* Exercise directions: The records below are to be quoted in full; please keep every word exact.

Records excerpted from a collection
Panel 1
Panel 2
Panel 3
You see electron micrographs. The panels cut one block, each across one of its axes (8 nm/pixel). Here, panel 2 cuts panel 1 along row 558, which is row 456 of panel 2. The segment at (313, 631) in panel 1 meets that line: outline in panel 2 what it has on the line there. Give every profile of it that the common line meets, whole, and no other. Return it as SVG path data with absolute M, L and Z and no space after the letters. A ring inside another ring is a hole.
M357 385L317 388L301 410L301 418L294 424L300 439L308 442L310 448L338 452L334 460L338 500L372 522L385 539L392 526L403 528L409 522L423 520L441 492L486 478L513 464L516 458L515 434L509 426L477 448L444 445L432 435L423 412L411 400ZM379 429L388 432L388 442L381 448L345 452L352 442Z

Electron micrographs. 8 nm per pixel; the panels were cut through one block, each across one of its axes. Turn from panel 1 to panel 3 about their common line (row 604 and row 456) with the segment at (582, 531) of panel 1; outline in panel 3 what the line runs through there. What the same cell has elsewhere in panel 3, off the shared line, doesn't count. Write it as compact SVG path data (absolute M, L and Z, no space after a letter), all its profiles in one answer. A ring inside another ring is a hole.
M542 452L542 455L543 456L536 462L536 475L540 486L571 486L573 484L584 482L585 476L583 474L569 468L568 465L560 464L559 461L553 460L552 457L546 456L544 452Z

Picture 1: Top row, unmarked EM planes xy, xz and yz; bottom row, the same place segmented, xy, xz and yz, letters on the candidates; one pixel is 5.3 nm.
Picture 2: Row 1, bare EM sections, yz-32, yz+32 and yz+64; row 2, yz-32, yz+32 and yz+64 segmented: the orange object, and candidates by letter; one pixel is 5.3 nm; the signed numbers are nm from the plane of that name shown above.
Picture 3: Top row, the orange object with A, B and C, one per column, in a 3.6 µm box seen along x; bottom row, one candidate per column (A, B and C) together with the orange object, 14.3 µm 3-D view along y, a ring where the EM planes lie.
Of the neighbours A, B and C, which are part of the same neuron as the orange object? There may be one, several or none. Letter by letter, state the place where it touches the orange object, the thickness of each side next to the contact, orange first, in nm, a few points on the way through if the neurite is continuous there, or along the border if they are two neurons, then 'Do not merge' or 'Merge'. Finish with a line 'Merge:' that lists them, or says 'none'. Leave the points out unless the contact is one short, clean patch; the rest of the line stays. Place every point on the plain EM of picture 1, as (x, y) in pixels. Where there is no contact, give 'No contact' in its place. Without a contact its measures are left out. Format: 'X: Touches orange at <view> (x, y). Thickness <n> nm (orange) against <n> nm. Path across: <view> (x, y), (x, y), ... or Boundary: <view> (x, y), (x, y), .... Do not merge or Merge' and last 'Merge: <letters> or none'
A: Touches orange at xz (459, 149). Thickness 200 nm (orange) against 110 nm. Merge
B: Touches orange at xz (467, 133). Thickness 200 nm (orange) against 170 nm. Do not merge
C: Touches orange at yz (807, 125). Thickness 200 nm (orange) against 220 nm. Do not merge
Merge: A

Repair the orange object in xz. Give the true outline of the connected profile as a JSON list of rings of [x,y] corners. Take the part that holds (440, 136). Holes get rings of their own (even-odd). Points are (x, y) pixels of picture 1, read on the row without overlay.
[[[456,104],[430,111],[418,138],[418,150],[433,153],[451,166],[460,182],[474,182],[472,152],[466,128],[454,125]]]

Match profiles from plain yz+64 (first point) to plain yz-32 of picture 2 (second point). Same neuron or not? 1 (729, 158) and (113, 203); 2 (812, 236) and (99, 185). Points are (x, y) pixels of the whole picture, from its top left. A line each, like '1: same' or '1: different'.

* Result of this task:
Panel 1
Panel 2
Panel 3
You see electron micrographs. The panels cut one block, each across one of its axes (8 nm/pixel). Here, panel 2 cuts panel 1 along row 558, which is row 456 of panel 2. The segment at (313, 631) in panel 1 meets that line: outline in panel 2 what it has on the line there. Give every profile of it that the common line meets, whole, and no other. Return it as SVG path data with absolute M, L and Z and no space after the letters. A ring inside another ring is a hole.
M357 385L317 388L301 410L301 418L294 424L300 439L308 442L310 448L338 452L334 460L338 500L372 522L385 539L392 526L403 528L409 522L423 520L441 492L486 478L513 464L516 458L515 434L509 426L477 448L444 445L432 435L423 412L411 400ZM379 429L388 432L388 442L381 448L345 452L352 442Z

Electron micrographs. 8 nm per pixel; the panels were cut through one block, each across one of its axes. Turn from panel 1 to panel 3 about their common line (row 604 and row 456) with the segment at (582, 531) of panel 1; outline in panel 3 what the line runs through there. What the same cell has elsewhere in panel 3, off the shared line, doesn't count. Write it as compact SVG path data (absolute M, L and Z, no space after a letter), all its profiles in one answer. A ring inside another ring is a hole.
M542 452L542 455L543 456L536 462L536 475L540 486L571 486L573 484L584 482L585 476L583 474L569 468L568 465L560 464L559 461L553 460L552 457L546 456L544 452Z

Picture 1: Top row, unmarked EM planes xy, xz and yz; bottom row, the same place segmented, xy, xz and yz, letters on the candidates; one pixel is 5.3 nm.
Picture 2: Row 1, bare EM sections, yz-32, yz+32 and yz+64; row 2, yz-32, yz+32 and yz+64 segmented: the orange object, and candidates by letter; one pixel is 5.3 nm; the signed numbers are nm from the plane of that name shown above.
Picture 3: Top row, the orange object with A, B and C, one per column, in a 3.6 µm box seen along x; bottom row, one candidate per column (A, B and C) together with the orange object, 14.3 µm 3-D view along y, a ring where the EM planes lie.
Of the neighbours A, B and C, which are part of the same neuron as the orange object? There may be one, several or none. Letter by letter, state the place where it touches the orange object, the thickness of each side next to the contact, orange first, in nm, a few points on the way through if the neurite is continuous there, or along the border if they are two neurons, then 'Do not merge' or 'Merge'. Finish with a line 'Merge:' that lists them, or says 'none'. Leave the points out unless the contact is one short, clean patch; the rest of the line stays. Place every point on the plain EM of picture 1, as (x, y) in pixels. Where there is no contact, give 'No contact' in its place. Without a contact its measures are left out. Format: 'X: Touches orange at <view> (x, y). Thickness <n> nm (orange) against <n> nm. Path across: <view> (x, y), (x, y), ... or Boundary: <view> (x, y), (x, y), .... Do not merge or Merge' and last 'Merge: <letters> or none'
A: Touches orange at xz (459, 149). Thickness 200 nm (orange) against 110 nm. Merge
B: Touches orange at xz (467, 133). Thickness 200 nm (orange) against 170 nm. Do not merge
C: Touches orange at yz (807, 125). Thickness 200 nm (orange) against 220 nm. Do not merge
Merge: A

Repair the orange object in xz. Give the true outline of the connected profile as a JSON list of rings of [x,y] corners. Take the part that holds (440, 136). Holes get rings of their own (even-odd). Points are (x, y) pixels of picture 1, read on the row without overlay.
[[[456,104],[430,111],[418,138],[418,150],[433,153],[451,166],[460,182],[474,182],[472,152],[466,128],[454,125]]]

Match profiles from plain yz+64 (first point) to plain yz-32 of picture 2 (second point). Same neuron or not? 1 (729, 158) and (113, 203); 2 (812, 236) and (99, 185). Points are (x, y) pixels of the whole picture, from its top left. A line each, like '1: same' or '1: different'.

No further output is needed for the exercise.